The Problem with Hotel Loyalty Programs

The Problem with Hotel Loyalty Programs is–

The “Wrong People” Get In

The management of Executive Lounges in luxury hotels should make us where a badge.  By ‘us’ I mean travelers like me who invade prestigious hotels and their ‘executive lounges’ by using Hilton points cards to charge gas, public television, trash pick-up and dog food. Nah, probably no badge is necessary in my case, the overstuffed cargo shorts tell the story.

Still, I could probably keep my status secret if I could just keep my mouth closed. Which I cannot. On the morning I had the idea about the badges, the ‘members only Executive Lounge’ was crowded due to the prestigious hotel’s outrageously expensive Independence Day dinner and dance the night before. (The Cinco de Mayo hoopla is an USA chain restaurant promotion to sell more tequila.)

I, too, had attended a Diez y Seis shindig. In fact, it was my childlike enthusiasm for this event that put the loser ‘L’ on my forehead and identified me as a patron in the lounge for the free food rather than to avoid the crowds at the regular restaurant.

I’d reached the lounge at 9:56 with the buffet closing down at 10:00 and asked to share a small round table next to the glass wall with a gentleman and his late twenties daughter. We exchanged basic information with the daughter saying she’d had just begun her professional life after six years of college.

The table here on the 26th floor would provide an excellent view of the parade to begin in an hour. The daughter asked about my Zapata tee-shirt from El Mercado Restaurant in San Antonio and that was enough to flip my “Viva Mexico!” switch.

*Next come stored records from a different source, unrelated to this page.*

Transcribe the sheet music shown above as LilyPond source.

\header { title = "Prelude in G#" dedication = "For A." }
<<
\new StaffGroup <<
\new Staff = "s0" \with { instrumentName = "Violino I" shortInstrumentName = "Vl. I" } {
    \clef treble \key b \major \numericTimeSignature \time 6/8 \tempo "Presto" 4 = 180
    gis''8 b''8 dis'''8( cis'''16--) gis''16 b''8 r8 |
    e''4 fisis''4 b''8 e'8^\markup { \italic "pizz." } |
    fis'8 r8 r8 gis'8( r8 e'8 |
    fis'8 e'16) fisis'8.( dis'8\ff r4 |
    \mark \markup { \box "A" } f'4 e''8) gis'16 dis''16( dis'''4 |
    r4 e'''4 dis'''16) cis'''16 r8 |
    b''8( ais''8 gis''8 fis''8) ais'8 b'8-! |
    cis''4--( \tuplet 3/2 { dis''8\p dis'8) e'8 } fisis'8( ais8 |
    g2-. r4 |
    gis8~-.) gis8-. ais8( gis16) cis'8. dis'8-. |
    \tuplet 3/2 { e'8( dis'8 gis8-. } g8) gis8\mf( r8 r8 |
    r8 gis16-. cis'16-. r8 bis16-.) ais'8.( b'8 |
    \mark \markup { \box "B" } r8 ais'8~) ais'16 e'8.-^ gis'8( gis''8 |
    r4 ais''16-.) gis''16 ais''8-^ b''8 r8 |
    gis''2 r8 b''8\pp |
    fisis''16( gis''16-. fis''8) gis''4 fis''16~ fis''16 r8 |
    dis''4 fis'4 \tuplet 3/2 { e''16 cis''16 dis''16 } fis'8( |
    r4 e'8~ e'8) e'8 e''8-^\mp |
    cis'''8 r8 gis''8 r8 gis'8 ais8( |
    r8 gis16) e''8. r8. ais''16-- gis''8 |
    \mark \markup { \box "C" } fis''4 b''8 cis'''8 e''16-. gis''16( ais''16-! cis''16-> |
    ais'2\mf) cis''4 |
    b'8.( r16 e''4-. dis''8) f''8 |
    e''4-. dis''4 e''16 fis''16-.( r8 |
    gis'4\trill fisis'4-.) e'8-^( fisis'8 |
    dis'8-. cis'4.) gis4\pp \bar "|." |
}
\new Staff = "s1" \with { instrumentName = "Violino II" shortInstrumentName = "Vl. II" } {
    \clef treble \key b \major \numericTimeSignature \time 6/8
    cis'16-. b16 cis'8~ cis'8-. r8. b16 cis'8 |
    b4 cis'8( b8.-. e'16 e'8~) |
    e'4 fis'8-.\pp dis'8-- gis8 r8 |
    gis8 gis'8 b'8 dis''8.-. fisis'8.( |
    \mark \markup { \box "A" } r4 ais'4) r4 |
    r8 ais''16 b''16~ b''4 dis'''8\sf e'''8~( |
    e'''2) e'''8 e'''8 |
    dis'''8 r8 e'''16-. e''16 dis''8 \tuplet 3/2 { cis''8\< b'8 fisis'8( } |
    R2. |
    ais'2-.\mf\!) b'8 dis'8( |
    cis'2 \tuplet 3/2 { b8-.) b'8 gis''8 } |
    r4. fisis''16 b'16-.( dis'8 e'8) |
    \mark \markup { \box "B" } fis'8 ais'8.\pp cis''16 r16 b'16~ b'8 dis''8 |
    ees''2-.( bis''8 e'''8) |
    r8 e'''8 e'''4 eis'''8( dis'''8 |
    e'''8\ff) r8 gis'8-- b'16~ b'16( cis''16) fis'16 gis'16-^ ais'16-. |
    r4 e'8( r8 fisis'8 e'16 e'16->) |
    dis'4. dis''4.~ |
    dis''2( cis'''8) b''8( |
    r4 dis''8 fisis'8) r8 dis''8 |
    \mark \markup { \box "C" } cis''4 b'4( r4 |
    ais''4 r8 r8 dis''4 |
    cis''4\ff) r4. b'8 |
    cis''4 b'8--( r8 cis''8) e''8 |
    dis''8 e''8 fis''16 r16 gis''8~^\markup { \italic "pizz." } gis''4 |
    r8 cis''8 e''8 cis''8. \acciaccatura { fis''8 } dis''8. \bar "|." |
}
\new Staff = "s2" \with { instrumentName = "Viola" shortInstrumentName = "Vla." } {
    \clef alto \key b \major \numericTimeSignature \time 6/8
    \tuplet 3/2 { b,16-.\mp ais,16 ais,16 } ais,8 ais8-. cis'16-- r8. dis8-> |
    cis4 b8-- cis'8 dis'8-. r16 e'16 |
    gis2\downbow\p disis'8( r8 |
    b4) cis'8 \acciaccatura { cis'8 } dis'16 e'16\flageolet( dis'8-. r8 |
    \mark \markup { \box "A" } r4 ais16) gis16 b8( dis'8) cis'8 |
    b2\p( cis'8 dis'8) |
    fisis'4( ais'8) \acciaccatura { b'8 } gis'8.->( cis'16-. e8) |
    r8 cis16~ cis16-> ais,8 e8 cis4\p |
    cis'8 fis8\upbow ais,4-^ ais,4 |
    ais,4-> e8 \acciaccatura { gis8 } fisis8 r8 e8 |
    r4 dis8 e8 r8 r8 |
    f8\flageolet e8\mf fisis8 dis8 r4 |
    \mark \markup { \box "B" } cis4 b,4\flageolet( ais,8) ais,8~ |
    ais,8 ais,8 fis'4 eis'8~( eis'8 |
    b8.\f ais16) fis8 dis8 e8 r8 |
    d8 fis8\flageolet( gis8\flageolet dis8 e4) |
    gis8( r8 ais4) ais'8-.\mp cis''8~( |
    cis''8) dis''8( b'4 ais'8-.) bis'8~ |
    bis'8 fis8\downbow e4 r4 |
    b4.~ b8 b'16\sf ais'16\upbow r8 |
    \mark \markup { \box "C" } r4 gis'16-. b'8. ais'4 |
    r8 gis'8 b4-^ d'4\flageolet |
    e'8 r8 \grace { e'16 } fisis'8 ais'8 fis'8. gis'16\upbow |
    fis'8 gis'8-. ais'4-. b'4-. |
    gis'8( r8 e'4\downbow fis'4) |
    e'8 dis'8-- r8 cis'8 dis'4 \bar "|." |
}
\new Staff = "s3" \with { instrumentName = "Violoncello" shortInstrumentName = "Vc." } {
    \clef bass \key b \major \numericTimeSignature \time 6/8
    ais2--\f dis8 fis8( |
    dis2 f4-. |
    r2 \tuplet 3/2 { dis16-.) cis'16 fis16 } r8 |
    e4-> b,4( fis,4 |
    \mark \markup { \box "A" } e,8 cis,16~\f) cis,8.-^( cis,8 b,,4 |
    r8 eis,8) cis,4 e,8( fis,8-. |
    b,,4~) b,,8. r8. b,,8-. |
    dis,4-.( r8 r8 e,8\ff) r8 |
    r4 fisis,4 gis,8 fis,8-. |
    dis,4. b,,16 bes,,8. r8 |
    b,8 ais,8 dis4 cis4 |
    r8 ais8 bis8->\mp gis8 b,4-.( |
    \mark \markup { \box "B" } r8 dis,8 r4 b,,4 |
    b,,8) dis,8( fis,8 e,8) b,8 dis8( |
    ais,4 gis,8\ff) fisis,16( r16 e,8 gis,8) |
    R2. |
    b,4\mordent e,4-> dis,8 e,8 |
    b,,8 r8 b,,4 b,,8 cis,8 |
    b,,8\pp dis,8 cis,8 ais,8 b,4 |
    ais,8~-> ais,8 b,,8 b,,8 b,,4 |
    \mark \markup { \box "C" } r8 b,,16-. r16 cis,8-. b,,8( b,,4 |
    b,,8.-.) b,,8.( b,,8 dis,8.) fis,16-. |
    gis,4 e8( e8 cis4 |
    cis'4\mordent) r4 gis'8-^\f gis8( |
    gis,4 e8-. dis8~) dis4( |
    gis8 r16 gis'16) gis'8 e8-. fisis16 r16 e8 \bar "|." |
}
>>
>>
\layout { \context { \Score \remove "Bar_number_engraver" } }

Me: “Yes, I thought this was perfect to wear to the big fiesta.”

The daughter (eyes narrowed): “You went to the Zocalo last night . . . by yourself?”

It doesn’t say much for me as a psychologist that I didn’t pick up the distain in her voice and save my dignity. But, apparently, I have no social survival skills at all.

Me: “Sure.”

The daughter: “Now . . .  where did you say you are from?” Her tone suggested that, surely, I must be out of a treatment center on a pass.

Me: “Texas. And get this! For the first time in my life, last night, being a woman was a giant free pass, because after a couple of hours the policia said all the women could go in first! What a deal! Viva! Viva la Revolución! Viva Zapata!”

The daughter, her eyes now slits: “Actually, I think that’s still a common practice in more primitive cultures.”

Me: “Still, it took almost three hours to get to the security check point. But, you know what? (Sounds like a question, but I was only taking a breath.) Even standing in the crowd was a blast because I met all kinds of people–farmers, students, couples with their kids, old men with great stories. Zapata and Pancho Villa mustaches. Flags, some people painted gold, sombreros and all! The thing is, the party’s not about politics or ‘Yea our country … or, we’re number one, you know. It’s about the concept of revolution, about hope of equality of for all people. How cool is that?”

Apparently not so cool. A gurgle bubbled up from the daughter, similar to cry of a doomed damsel in a horror movie.

The daughter: “Well, okay. The people from the country are mostly illiterate. They cling to the past like children. Pitiful, really. Lazy, most of them.”

Me: “Oh. I guess I don’t see it the same way.” My Inner Revolutionary was now engaged. “One of the things I love most about Mexico is the idea that art and music must be available to everyone, not just the rich. Like Diego Rivera only painting murals in public spaces. Some of the people last night even carried crosses.”

The daughter gathered her things to go: “Yes, it’s rather sad, really. The poor in this country are quite backward and superstitious.”

Me: “You don’t need to leave we can all see the par . . .”

The daughter: “Oh, no, dear. We will be watching the parade, but we have a reserved section in front of the hotel.”

Me: “Of course, you do. Maybe I’ll see you later. By the way, what’s that new profession you hinted about?”

The daughter: “I’m in wealth management.”

I wondered if any of the wealthy people ever broke the rule against attending free events and realized what they were missing?




I'm a psychologist who goes to way too many movies, for the same reason I chose this profession. I love stories. I use movies and novels working with people in my office and during speaking engagements. "You should write some of this down," I kept being told. So, this is it, folks.